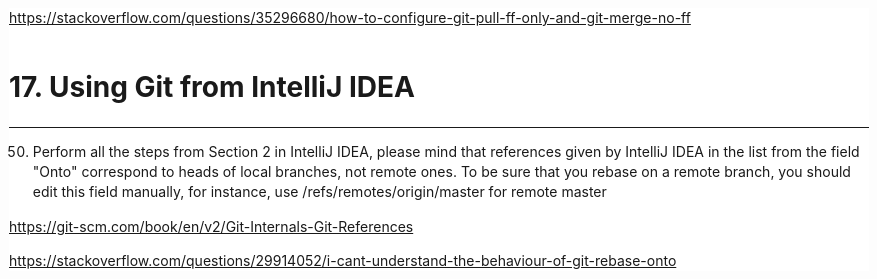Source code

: https://stackoverflow.com/questions/35296680/how-to-configure-git-pull-ff-only-and-git-merge-no-ff

# 17. Using Git from IntelliJ IDEA
--------------------------------
50. Perform all the steps from Section 2 in IntelliJ IDEA, please mind that references given by IntelliJ IDEA in the list from the field "Onto" correspond to heads of local branches, not remote ones. To be sure that you rebase on
a remote branch, you should edit this field manually, for instance, use /refs/remotes/origin/master for remote master

https://git-scm.com/book/en/v2/Git-Internals-Git-References

https://stackoverflow.com/questions/29914052/i-cant-understand-the-behaviour-of-git-rebase-onto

━━━━━━━━━━━━━━━━

* **WHAT TO DO**
Please give the records again word for word, omitting all images.

* **SOLUTION TO THIS EXERCISE**
Source code

: https://stackoverflow.com/questions/35296680/how-to-configure-git-pull-ff-only-and-git-merge-no-ff

# 17. Using Git from IntelliJ IDEA
--------------------------------
50. Perform all the steps from Section 2 in IntelliJ IDEA, please mind that references given by IntelliJ IDEA in the list from the field "Onto" correspond to heads of local branches, not remote ones. To be sure that you rebase on
a remote branch, you should edit this field manually, for instance, use /refs/remotes/origin/master for remote master

https://git-scm.com/book/en/v2/Git-Internals-Git-References

https://stackoverflow.com/questions/29914052/i-cant-understand-the-behaviour-of-git-rebase-onto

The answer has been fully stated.